As I said, we’re seeing pattern on the walls with paneling as well, especially board-and-batten. Many homeowners are swapping out their shiplap for this and painting it in a decidedly bold hue. It’s an accent wall for sure.
Other trends in pattern include herringbone tile and flooring, intricately patterned colorful square tiles, and organic ethnic-looking patterns in rugs and pillows. On kitchen cabinets, the simple shaker look has taken hold, especially when accented with bar-style pulls. Also in the kitchen, the accented stove cover is a strong focal point, and for dining, the table of choice is now a nice round one. And we’re starting to see wood countertops coming back into fashion.
In general, furniture pieces are seeing more curves, but a couple trends really stand out in the farmhouse style. Structured cushions with a boxed look will be favored for dining chairs, benches and outdoor furnishings. Indoors, one trend that has people either loving it or hating it is the move toward deconstructed furniture. What is that, you say? Imagine an old couch with half the upholstery missing, some stuffing showing and other parts redone in a different fabric. DIYers are creating their own deconstructed furniture, but some manufacturers are doing this on a mass-market scale, where framework or padding might show through a newly constructed piece.
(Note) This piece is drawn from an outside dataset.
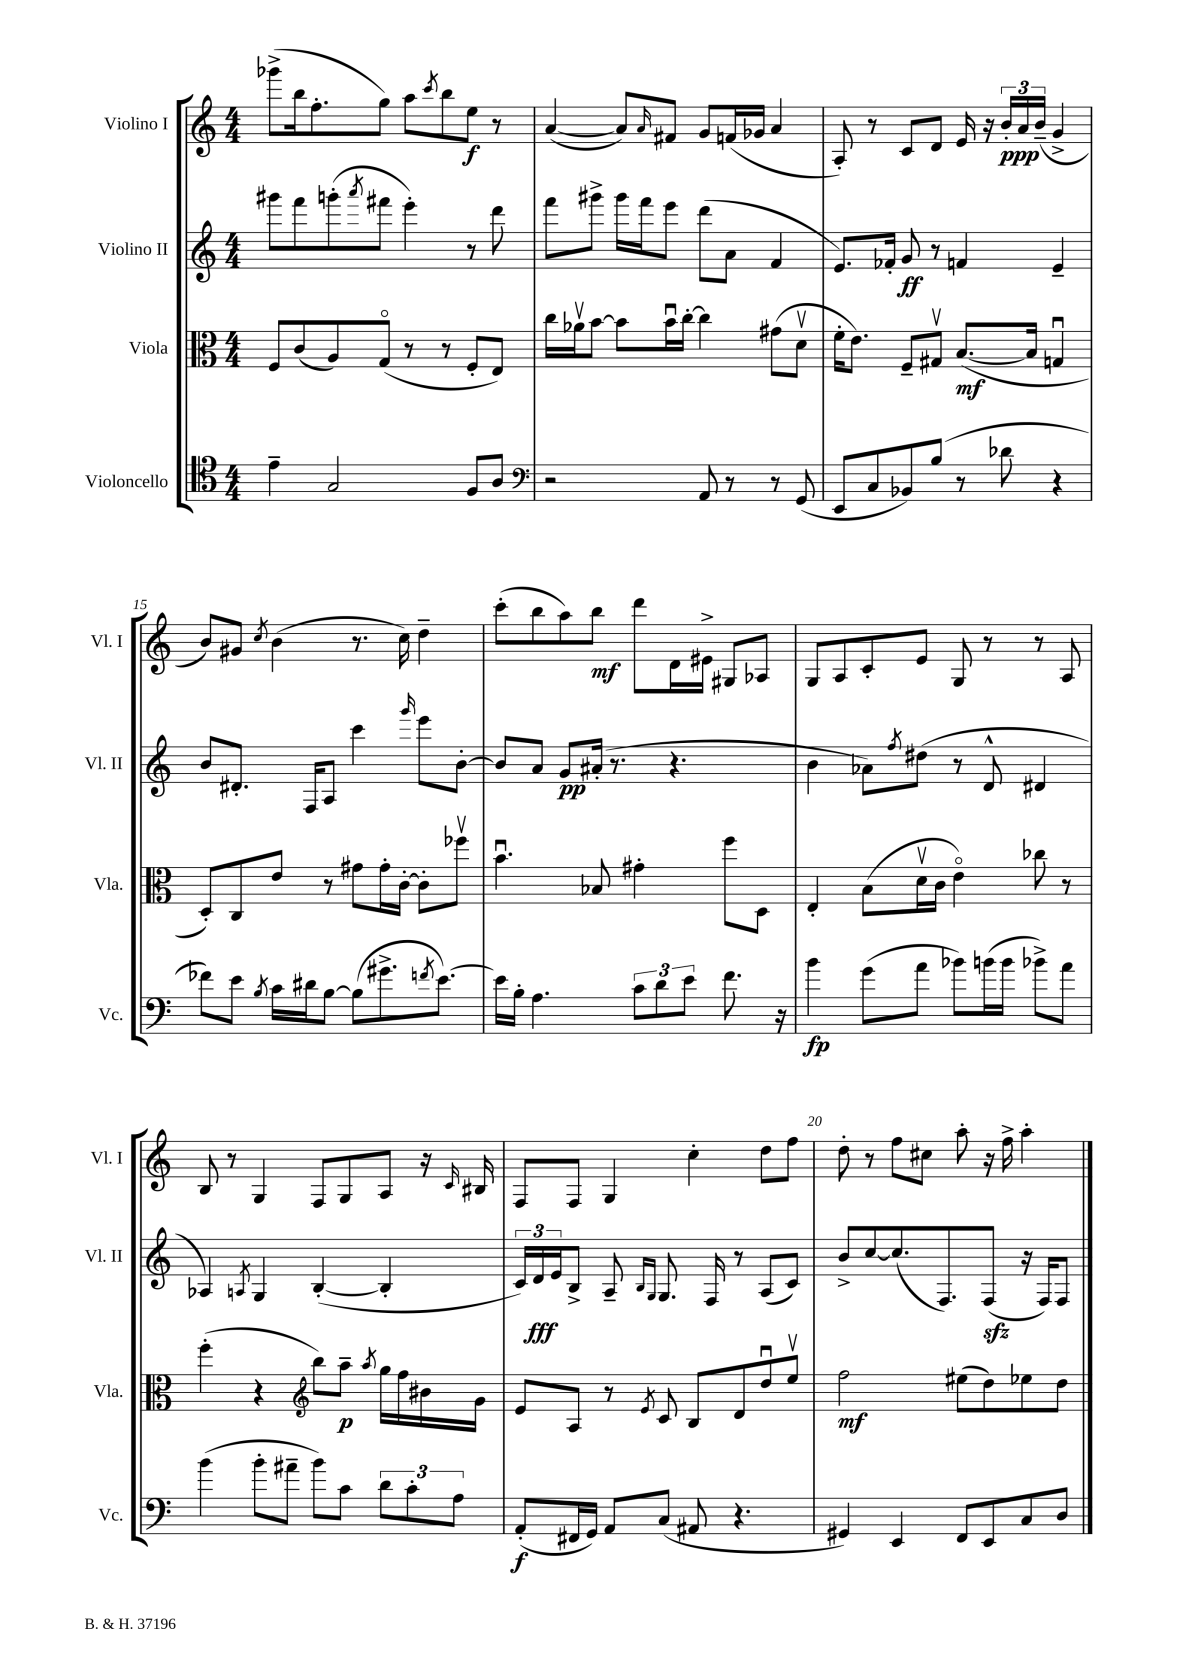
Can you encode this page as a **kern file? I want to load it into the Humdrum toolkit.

It’s always interesting to see what trends are coming into play in home decor, but one tenet interior decorators abide by: you must love what you live with. Just because something is trending, doesn’t mean you have to redo your whole room to accommodate it. It’s good to be aware of the trends, but overall, you do you. So maybe deconstructed furniture isn’t for you, or rattan end tables make you cringe, but you swoon over a beautiful floral-print wallpaper. Go for it! Make your home exactly that—your home.